An 82-year old man was given a £100 fine for cycling in Grimsby town centre. The cycling ban was part of a Public Spaces Protection Order issued by North East Lincolnshire Council.
Along with other local authorities in the region, NE Lincolnshire Council employs the private company Kingdom Security to issue penalties for its PSPO, which means that the company is paid per fine issued. Our data shows that, in 2021-2 there were 553 penalties issued by the company for violating the PSPO in NE Lincolnshire, and that many of these fines for cycling.
The 82-year old said that he didn’t know that cycling was banned in the town centre and hadn’t seen any signs:
I’ve been riding my bike around here for 40 years and have never once been fined. When he gave (the fine) to me I told him, ‘stick it up your a**e’. I’m more annoyed about it because my biking is what keeps me going.

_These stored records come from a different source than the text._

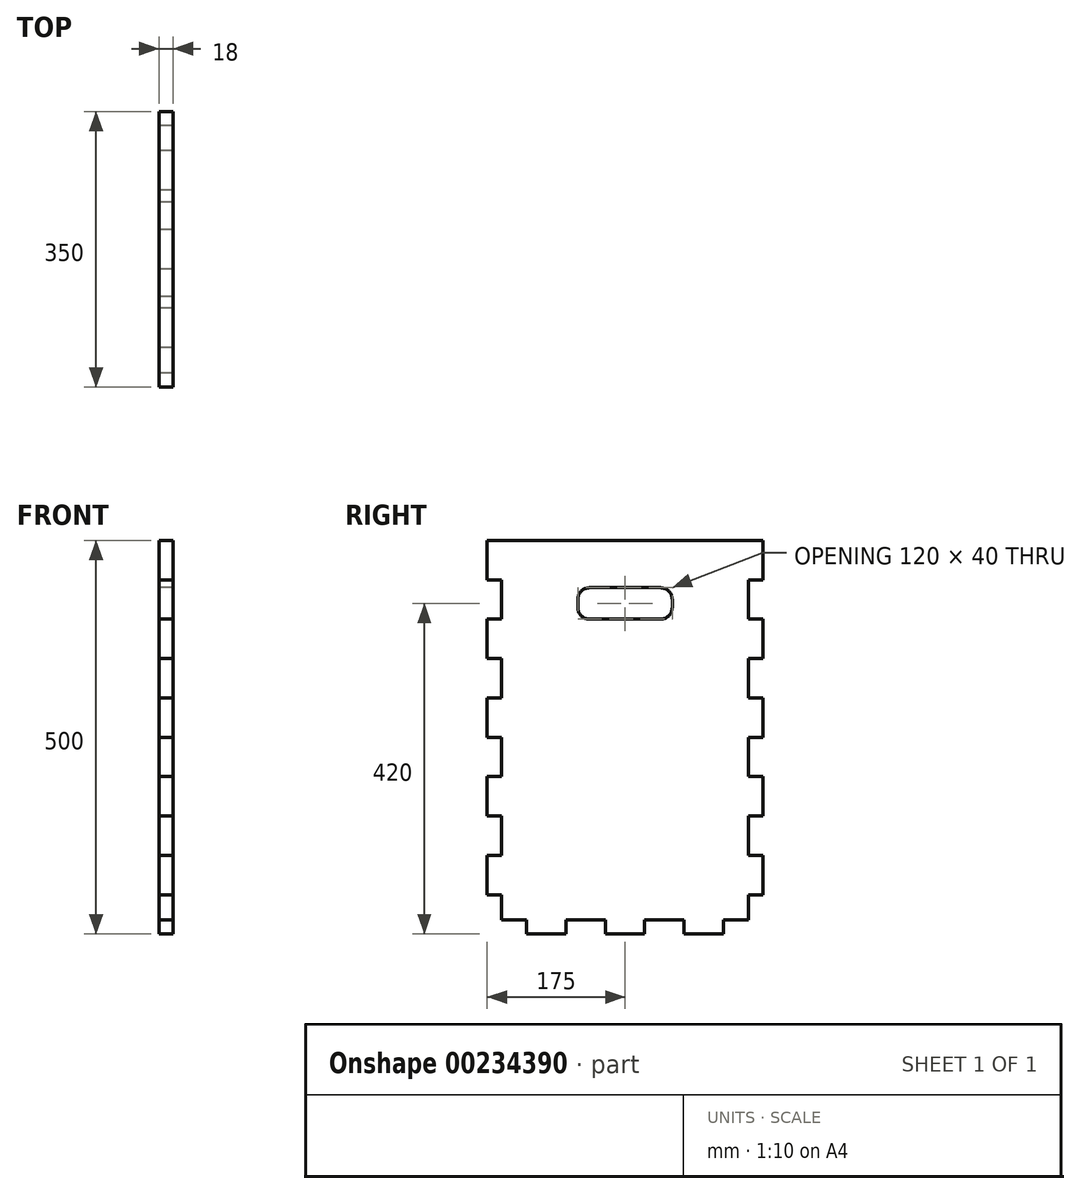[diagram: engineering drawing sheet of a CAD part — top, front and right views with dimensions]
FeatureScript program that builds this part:
annotation { "Feature Type Name" : "Feature", "Feature Type Description" : "" }
export const myFeature = defineFeature(function(context is Context, id is Id, definition is map)
    precondition{}
    {
        {
            var Q0;
            Q0=qCreatedBy(makeId("Right.planeOp"),FACE);
            var sketch = newSketch(context, id + "F0", { "sketchPlane" : qUnion([Q0])});
            skLineSegment(sketch, "E0.bottom", {"start": v(157, 250) * mm, "end": v(-157, 250) * mm});
            skLineSegment(sketch, "E0.left", {"start": v(175, 150) * mm, "end": v(175, 100) * mm});
            skPoint(sketch, "E0.middle", {"position": v(0, 0) * mm});
            skLineSegment(sketch, "E1.top", {"start": v(175, 200) * mm, "end": v(157, 200) * mm});
            skLineSegment(sketch, "E2.top", {"start": v(175, 150) * mm, "end": v(157, 150) * mm});
            skLineSegment(sketch, "E2.right", {"start": v(157, 200) * mm, "end": v(157, 150) * mm});
            skLineSegment(sketch, "E3.top", {"start": v(175, 100) * mm, "end": v(157, 100) * mm});
            skLineSegment(sketch, "E4.top", {"start": v(175, 50) * mm, "end": v(157, 50) * mm});
            skLineSegment(sketch, "E4.right", {"start": v(157, 100) * mm, "end": v(157, 50) * mm});
            skLineSegment(sketch, "E5.top", {"start": v(175, 0) * mm, "end": v(157, 0) * mm});
            skLineSegment(sketch, "E5.left", {"start": v(175, 50) * mm, "end": v(175, 0) * mm});
            skLineSegment(sketch, "E6.top", {"start": v(175, -50) * mm, "end": v(157, -50) * mm});
            skLineSegment(sketch, "E6.right", {"start": v(157, 0) * mm, "end": v(157, -50) * mm});
            skLineSegment(sketch, "E7.top", {"start": v(175, -100) * mm, "end": v(157, -100) * mm});
            skLineSegment(sketch, "E7.left", {"start": v(175, -50) * mm, "end": v(175, -100) * mm});
            skLineSegment(sketch, "E8.top", {"start": v(175, -150) * mm, "end": v(157, -150) * mm});
            skLineSegment(sketch, "E8.right", {"start": v(157, -100) * mm, "end": v(157, -150) * mm});
            skLineSegment(sketch, "E9.top", {"start": v(175, -200) * mm, "end": v(157, -200) * mm});
            skLineSegment(sketch, "E9.left", {"start": v(175, -150) * mm, "end": v(175, -200) * mm});
            skLineSegment(sketch, "E10.right", {"start": v(157, -200) * mm, "end": v(157, -232) * mm});
            skLineSegment(sketch, "E11.top", {"start": v(-175, 200) * mm, "end": v(-157, 200) * mm});
            skLineSegment(sketch, "E12.bottom", {"start": v(-157, 200) * mm, "end": v(-175, 200) * mm});
            skLineSegment(sketch, "E12.top", {"start": v(-157, 150) * mm, "end": v(-175, 150) * mm});
            skLineSegment(sketch, "E13.top", {"start": v(-157, 100) * mm, "end": v(-175, 100) * mm});
            skLineSegment(sketch, "E14.top", {"start": v(-157, 50) * mm, "end": v(-175, 50) * mm});
            skLineSegment(sketch, "E15.top", {"start": v(-157, 0) * mm, "end": v(-175, 0) * mm});
            skLineSegment(sketch, "E16.top", {"start": v(-157, -50) * mm, "end": v(-175, -50) * mm});
            skLineSegment(sketch, "E17.top", {"start": v(-157, -100) * mm, "end": v(-175, -100) * mm});
            skLineSegment(sketch, "E18.top", {"start": v(-157, -150) * mm, "end": v(-175, -150) * mm});
            skLineSegment(sketch, "E19.top", {"start": v(-157, -200) * mm, "end": v(-175, -200) * mm});
            skPoint(sketch, "E11.left.start.orphan", {"position": v(-175, 250) * mm});
            skPoint(sketch, "E20.orphan", {"position": v(175, 250) * mm});
            skLineSegment(sketch, "E21.bottom", {"start": v(175, 250) * mm, "end": v(157, 250) * mm});
            skLineSegment(sketch, "E21.left", {"start": v(175, 250) * mm, "end": v(175, 200) * mm});
            skPoint(sketch, "E22.orphan", {"position": v(175, -250) * mm});
            skLineSegment(sketch, "E23.right", {"start": v(-125, -250) * mm, "end": v(-125, -232) * mm});
            skLineSegment(sketch, "E24.left", {"start": v(-125, -232) * mm, "end": v(-125, -250) * mm});
            skLineSegment(sketch, "E24.right", {"start": v(-75, -232) * mm, "end": v(-75, -250) * mm});
            skLineSegment(sketch, "E25.right", {"start": v(-25, -232) * mm, "end": v(-25, -250) * mm});
            skLineSegment(sketch, "E26.right", {"start": v(25, -232) * mm, "end": v(25, -250) * mm});
            skLineSegment(sketch, "E27.right", {"start": v(75, -232) * mm, "end": v(75, -250) * mm});
            skLineSegment(sketch, "E28.right", {"start": v(125, -232) * mm, "end": v(125, -250) * mm});
            skPoint(sketch, "E29.orphan", {"position": v(-175, -250) * mm});
            skLineSegment(sketch, "E30.bottom", {"start": v(-157, 250) * mm, "end": v(-175, 250) * mm});
            skLineSegment(sketch, "E30.left", {"start": v(-157, 200) * mm, "end": v(-157, 150) * mm});
            skLineSegment(sketch, "E30.right", {"start": v(-175, 250) * mm, "end": v(-175, 200) * mm});
            skLineSegment(sketch, "E31.trimOffspring", {"start": v(-175, 150) * mm, "end": v(-175, 100) * mm});
            skLineSegment(sketch, "E32.trimOffspring", {"start": v(-157, 100) * mm, "end": v(-157, 50) * mm});
            skLineSegment(sketch, "E33.trimOffspring", {"start": v(-175, 50) * mm, "end": v(-175, 0) * mm});
            skLineSegment(sketch, "E34.trimOffspring", {"start": v(-157, 0) * mm, "end": v(-157, -50) * mm});
            skLineSegment(sketch, "E35.trimOffspring", {"start": v(-175, -50) * mm, "end": v(-175, -100) * mm});
            skLineSegment(sketch, "E36.trimOffspring", {"start": v(-157, -100) * mm, "end": v(-157, -150) * mm});
            skLineSegment(sketch, "E37.trimOffspring", {"start": v(-175, -150) * mm, "end": v(-175, -200) * mm});
            skLineSegment(sketch, "E38.trimOffspring", {"start": v(-157, -200) * mm, "end": v(-157, -232) * mm});
            skLineSegment(sketch, "E39.bottom", {"start": v(-157, -232) * mm, "end": v(-125, -232) * mm});
            skLineSegment(sketch, "E39.top", {"start": v(-125, -250) * mm, "end": v(-75, -250) * mm});
            skLineSegment(sketch, "E40.trimOffspring", {"start": v(-75, -232) * mm, "end": v(-25, -232) * mm});
            skLineSegment(sketch, "E41.trimOffspring", {"start": v(-25, -250) * mm, "end": v(25, -250) * mm});
            skLineSegment(sketch, "E42.trimOffspring", {"start": v(25, -232) * mm, "end": v(75, -232) * mm});
            skLineSegment(sketch, "E43", {"start": v(125, -250) * mm, "end": v(75, -250) * mm});
            skLineSegment(sketch, "E44.trimOffspring", {"start": v(125, -232) * mm, "end": v(157, -232) * mm});
            skPoint(sketch, "E45.orphan", {"position": v(157, -250) * mm});
            skSolve(sketch);
        }
        {
            var Q0;
            Q0 = qSketchRegion(id + "F0", true);
            extrude(context, id + "F1", {"entities" : qUnion([Q0]), "depth" : 18 * mm});
        }
        {
            var Q0;
            Q0=makeQuery(id+"F1.opExtrude","CAP_FACE",FACE,{"disambiguationData":[OSD([sQuery(id+"F0.wireOp",EDGE,"E0.bottom"),sQuery(id+"F0.wireOp",EDGE,"E2.right"),sQuery(id+"F0.wireOp",EDGE,"E2.top"),sQuery(id+"F0.wireOp",EDGE,"E0.left"),sQuery(id+"F0.wireOp",EDGE,"E3.top"),sQuery(id+"F0.wireOp",EDGE,"E4.right"),sQuery(id+"F0.wireOp",EDGE,"E4.top"),sQuery(id+"F0.wireOp",EDGE,"E5.top"),sQuery(id+"F0.wireOp",EDGE,"E6.right"),sQuery(id+"F0.wireOp",EDGE,"E6.top"),sQuery(id+"F0.wireOp",EDGE,"E7.top"),sQuery(id+"F0.wireOp",EDGE,"E8.right"),sQuery(id+"F0.wireOp",EDGE,"E8.top"),sQuery(id+"F0.wireOp",EDGE,"E9.top"),sQuery(id+"F0.wireOp",EDGE,"E10.right"),sQuery(id+"F0.wireOp",EDGE,"E12.bottom"),sQuery(id+"F0.wireOp",EDGE,"E12.top"),sQuery(id+"F0.wireOp",EDGE,"E13.top"),sQuery(id+"F0.wireOp",EDGE,"E14.top"),sQuery(id+"F0.wireOp",EDGE,"E15.top"),sQuery(id+"F0.wireOp",EDGE,"E16.top"),sQuery(id+"F0.wireOp",EDGE,"E17.top"),sQuery(id+"F0.wireOp",EDGE,"E18.top"),sQuery(id+"F0.wireOp",EDGE,"E19.top"),sQuery(id+"F0.wireOp",EDGE,"E21.bottom"),sQuery(id+"F0.wireOp",EDGE,"E1.top"),sQuery(id+"F0.wireOp",EDGE,"E21.left"),sQuery(id+"F0.wireOp",EDGE,"E5.left"),sQuery(id+"F0.wireOp",EDGE,"E7.left"),sQuery(id+"F0.wireOp",EDGE,"E9.left"),sQuery(id+"F0.wireOp",EDGE,"E24.left"),sQuery(id+"F0.wireOp",EDGE,"E24.right"),sQuery(id+"F0.wireOp",EDGE,"E25.right"),sQuery(id+"F0.wireOp",EDGE,"E26.right"),sQuery(id+"F0.wireOp",EDGE,"E27.right"),sQuery(id+"F0.wireOp",EDGE,"E28.right"),sQuery(id+"F0.wireOp",EDGE,"E30.bottom"),sQuery(id+"F0.wireOp",EDGE,"E30.left"),sQuery(id+"F0.wireOp",EDGE,"E30.right"),sQuery(id+"F0.wireOp",EDGE,"E31.trimOffspring"),sQuery(id+"F0.wireOp",EDGE,"E32.trimOffspring"),sQuery(id+"F0.wireOp",EDGE,"E33.trimOffspring"),sQuery(id+"F0.wireOp",EDGE,"E34.trimOffspring"),sQuery(id+"F0.wireOp",EDGE,"E35.trimOffspring"),sQuery(id+"F0.wireOp",EDGE,"E36.trimOffspring"),sQuery(id+"F0.wireOp",EDGE,"E37.trimOffspring"),sQuery(id+"F0.wireOp",EDGE,"E38.trimOffspring"),sQuery(id+"F0.wireOp",EDGE,"E39.bottom"),sQuery(id+"F0.wireOp",EDGE,"E39.top"),sQuery(id+"F0.wireOp",EDGE,"E40.trimOffspring"),sQuery(id+"F0.wireOp",EDGE,"E41.trimOffspring"),sQuery(id+"F0.wireOp",EDGE,"E42.trimOffspring"),sQuery(id+"F0.wireOp",EDGE,"E43"),sQuery(id+"F0.wireOp",EDGE,"E44.trimOffspring")])],"isStart":true});
            var sketch = newSketch(context, id + "F2", { "sketchPlane" : qUnion([Q0])});
            skLineSegment(sketch, "E46.bottom", {"start": v(-45, 190) * mm, "end": v(45, 190) * mm});
            skLineSegment(sketch, "E46.top", {"start": v(-45, 150) * mm, "end": v(45, 150) * mm});
            skLineSegment(sketch, "E46.left", {"start": v(-60, 175) * mm, "end": v(-60, 165) * mm});
            skLineSegment(sketch, "E46.right", {"start": v(60, 175) * mm, "end": v(60, 165) * mm});
            skPoint(sketch, "E46.middle", {"position": v(0, 170) * mm});
            skPoint(sketch, "E47.visualSharp", {"position": v(-60, 190) * mm});
            skArc(sketch, "E47.filletArc", {"start": v(-45, 190) * mm, "mid": v(-55.6, 185.6) * mm, "end": v(-60, 175) * mm});
            skPoint(sketch, "E48.visualSharp", {"position": v(60, 190) * mm});
            skArc(sketch, "E48.filletArc", {"start": v(60, 175) * mm, "mid": v(55.6, 185.6) * mm, "end": v(45, 190) * mm});
            skPoint(sketch, "E49.visualSharp", {"position": v(60, 150) * mm});
            skArc(sketch, "E49.filletArc", {"start": v(45, 150) * mm, "mid": v(55.6, 154.4) * mm, "end": v(60, 165) * mm});
            skPoint(sketch, "E50.visualSharp", {"position": v(-60, 150) * mm});
            skArc(sketch, "E50.filletArc", {"start": v(-60, 165) * mm, "mid": v(-55.6, 154.4) * mm, "end": v(-45, 150) * mm});
            skSolve(sketch);
        }
        {
            var Q0;
            Q0 = qSketchRegion(id + "F2", true);
            extrude(context, id + "F3", {"entities" : qUnion([Q0]), "operationType" : NewBodyOperationType.REMOVE, "oppositeDirection" : true, "depth" : 25 * mm});
        }
    });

The pensioner vowed that he would not pay the fine:
I’ve not got £100 spare to give them that’s for sure. I won’t be paying it, I’d rather go to prison then give them £100.
Is this what was intended with these powers against ‘anti-social behaviour’? A octogenarian slapped with a fine for pottering around town on his bicycle?

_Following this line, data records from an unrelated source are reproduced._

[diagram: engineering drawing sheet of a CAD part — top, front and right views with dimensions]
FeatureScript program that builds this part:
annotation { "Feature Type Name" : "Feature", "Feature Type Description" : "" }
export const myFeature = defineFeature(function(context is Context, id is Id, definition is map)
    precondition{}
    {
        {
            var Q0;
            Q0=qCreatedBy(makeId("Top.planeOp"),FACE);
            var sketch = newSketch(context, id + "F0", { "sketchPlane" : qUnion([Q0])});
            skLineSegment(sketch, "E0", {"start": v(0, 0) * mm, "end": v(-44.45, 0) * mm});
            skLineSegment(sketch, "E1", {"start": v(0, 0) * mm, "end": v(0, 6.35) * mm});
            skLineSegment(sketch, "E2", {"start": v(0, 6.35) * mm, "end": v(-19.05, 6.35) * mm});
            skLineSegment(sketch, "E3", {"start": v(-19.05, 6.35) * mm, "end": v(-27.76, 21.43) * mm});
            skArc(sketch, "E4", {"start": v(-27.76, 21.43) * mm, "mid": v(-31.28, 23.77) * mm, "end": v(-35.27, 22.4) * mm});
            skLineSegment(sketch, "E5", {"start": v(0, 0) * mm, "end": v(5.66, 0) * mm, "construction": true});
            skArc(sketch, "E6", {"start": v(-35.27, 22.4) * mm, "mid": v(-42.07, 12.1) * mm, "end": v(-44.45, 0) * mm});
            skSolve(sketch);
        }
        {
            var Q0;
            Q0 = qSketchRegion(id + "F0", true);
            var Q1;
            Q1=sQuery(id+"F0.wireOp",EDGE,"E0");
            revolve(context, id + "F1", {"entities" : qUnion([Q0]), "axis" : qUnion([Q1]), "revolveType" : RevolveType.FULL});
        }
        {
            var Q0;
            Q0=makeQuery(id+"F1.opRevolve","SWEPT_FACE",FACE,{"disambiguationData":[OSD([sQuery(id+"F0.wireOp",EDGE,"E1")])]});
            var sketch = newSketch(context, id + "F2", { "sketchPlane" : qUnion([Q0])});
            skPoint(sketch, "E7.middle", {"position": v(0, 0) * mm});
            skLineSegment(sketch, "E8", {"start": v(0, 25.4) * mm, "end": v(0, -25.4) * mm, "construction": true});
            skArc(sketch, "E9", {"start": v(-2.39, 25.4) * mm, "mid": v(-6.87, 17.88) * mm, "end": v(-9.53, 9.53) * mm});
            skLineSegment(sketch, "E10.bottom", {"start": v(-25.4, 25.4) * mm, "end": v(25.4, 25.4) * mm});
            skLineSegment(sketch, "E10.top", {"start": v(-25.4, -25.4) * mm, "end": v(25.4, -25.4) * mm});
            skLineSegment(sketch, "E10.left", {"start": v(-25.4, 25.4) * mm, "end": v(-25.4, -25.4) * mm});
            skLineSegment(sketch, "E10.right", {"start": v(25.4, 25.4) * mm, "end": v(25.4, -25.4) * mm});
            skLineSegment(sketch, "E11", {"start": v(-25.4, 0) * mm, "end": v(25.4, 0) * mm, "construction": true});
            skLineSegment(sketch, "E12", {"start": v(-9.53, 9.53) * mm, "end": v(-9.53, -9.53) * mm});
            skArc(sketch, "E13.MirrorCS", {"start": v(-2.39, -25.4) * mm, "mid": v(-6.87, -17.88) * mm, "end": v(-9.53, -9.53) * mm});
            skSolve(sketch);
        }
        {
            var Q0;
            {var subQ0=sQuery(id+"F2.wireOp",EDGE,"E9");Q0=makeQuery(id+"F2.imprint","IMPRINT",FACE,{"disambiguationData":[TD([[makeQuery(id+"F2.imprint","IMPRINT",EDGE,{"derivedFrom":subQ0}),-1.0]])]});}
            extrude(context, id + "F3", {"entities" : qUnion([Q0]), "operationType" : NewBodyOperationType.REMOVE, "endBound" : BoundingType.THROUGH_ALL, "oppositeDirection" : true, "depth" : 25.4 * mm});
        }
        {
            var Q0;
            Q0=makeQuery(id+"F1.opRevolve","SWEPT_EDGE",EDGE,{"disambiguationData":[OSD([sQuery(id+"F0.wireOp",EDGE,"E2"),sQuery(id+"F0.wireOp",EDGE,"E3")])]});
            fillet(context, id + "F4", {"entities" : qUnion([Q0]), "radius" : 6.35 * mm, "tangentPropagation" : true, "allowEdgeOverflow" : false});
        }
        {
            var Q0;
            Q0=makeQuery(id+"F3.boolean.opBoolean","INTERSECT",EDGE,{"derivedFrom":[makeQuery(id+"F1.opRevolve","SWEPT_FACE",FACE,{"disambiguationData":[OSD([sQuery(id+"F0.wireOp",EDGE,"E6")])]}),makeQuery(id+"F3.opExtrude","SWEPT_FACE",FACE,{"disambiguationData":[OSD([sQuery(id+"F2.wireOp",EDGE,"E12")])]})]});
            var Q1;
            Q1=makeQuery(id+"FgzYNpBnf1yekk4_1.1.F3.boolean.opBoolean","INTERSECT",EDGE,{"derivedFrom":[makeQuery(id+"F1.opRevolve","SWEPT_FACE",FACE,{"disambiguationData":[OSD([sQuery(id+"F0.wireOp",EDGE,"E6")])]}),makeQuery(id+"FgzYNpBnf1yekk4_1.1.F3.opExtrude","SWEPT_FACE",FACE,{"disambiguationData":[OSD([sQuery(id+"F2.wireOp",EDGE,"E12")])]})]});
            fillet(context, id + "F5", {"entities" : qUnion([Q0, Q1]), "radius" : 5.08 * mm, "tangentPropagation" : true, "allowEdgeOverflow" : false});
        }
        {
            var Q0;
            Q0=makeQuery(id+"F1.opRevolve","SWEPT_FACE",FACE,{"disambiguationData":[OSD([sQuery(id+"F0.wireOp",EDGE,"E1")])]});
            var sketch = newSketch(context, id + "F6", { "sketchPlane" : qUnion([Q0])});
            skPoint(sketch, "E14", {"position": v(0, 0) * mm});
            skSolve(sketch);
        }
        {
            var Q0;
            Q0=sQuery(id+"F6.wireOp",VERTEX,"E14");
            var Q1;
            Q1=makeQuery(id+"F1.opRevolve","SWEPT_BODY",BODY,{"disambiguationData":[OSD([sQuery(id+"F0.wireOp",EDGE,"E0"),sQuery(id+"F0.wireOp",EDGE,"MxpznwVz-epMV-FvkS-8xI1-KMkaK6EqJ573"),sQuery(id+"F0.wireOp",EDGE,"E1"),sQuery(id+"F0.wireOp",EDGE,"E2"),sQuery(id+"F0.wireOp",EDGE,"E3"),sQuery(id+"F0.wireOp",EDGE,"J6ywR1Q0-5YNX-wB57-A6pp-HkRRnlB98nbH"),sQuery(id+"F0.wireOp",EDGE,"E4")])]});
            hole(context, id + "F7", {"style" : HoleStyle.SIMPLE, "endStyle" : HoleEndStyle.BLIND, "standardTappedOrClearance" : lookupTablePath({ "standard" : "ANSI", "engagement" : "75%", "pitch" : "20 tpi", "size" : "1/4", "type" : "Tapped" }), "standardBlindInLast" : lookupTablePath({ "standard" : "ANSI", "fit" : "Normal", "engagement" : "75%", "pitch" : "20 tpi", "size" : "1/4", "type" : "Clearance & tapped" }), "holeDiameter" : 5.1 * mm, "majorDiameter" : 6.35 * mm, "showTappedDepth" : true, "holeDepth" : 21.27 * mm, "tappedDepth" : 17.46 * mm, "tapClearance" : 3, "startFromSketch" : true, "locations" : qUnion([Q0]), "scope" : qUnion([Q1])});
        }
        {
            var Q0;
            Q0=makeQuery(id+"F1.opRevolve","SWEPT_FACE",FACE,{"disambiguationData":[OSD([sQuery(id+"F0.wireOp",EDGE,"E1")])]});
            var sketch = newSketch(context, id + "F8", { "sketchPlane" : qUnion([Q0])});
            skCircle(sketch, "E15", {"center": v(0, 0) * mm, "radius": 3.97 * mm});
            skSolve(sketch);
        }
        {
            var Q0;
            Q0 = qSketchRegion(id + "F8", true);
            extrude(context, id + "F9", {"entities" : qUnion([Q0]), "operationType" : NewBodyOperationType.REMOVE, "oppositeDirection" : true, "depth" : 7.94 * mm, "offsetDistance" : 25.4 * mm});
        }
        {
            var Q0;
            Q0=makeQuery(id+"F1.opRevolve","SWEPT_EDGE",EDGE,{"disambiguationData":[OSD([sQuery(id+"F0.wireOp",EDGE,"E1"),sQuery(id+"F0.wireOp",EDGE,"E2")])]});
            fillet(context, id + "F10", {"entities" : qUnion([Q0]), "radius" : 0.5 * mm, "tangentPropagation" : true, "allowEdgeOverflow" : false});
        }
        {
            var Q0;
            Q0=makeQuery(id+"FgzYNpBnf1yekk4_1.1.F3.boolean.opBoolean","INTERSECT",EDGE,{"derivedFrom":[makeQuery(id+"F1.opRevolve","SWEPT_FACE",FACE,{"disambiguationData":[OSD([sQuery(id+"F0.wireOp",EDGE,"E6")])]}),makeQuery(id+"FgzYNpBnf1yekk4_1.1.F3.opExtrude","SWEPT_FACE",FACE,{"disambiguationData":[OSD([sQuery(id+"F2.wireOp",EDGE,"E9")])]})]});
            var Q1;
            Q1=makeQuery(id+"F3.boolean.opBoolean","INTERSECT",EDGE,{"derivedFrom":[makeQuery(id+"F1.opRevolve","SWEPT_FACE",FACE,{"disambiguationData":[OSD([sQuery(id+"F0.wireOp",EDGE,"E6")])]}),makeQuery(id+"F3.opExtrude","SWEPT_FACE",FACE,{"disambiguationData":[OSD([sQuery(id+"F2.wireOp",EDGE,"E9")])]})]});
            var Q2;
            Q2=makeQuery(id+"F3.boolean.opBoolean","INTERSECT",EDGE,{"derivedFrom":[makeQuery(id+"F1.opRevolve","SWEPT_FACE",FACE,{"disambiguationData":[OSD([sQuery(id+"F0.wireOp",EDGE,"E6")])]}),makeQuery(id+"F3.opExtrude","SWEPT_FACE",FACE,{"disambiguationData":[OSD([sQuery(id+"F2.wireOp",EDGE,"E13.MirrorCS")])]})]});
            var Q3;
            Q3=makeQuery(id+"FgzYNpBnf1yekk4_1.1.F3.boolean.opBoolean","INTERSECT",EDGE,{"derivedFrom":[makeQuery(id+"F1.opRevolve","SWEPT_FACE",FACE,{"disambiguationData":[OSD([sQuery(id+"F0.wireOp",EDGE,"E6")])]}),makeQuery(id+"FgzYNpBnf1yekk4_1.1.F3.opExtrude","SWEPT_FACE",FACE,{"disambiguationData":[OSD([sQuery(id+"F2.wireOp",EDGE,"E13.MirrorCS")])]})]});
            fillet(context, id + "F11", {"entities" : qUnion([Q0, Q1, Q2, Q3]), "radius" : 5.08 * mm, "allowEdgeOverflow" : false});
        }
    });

It is very likely that he was given the fine by the private security company employed by the council. So the result of this power – supposedly to stand up for ‘victims’ – would be to channel an 82-year old’s pension into the coffers of a private security company, for acts that nobody in their right mind would define as anti-social.
And far from making people feel ‘safer’ in communities, the gentleman said that he now avoids the town centre and feels anxious about cycling:
If I’m honest, I feel hard done to and I now worry about where I can and can’t go on my bike.
This fine was a disgrace – and it is emblematic of the whole rotten system of PSPOs, which has never been about protecting communities or victims of ASB. Instead, PSPOs have been used to create new petty and non-offences, the punishment of which is now being contracted out to private companies who issue as many fines as possible to increase their profit.
This dreadful fine needs to be scrapped – but so too does the whole PSPO system.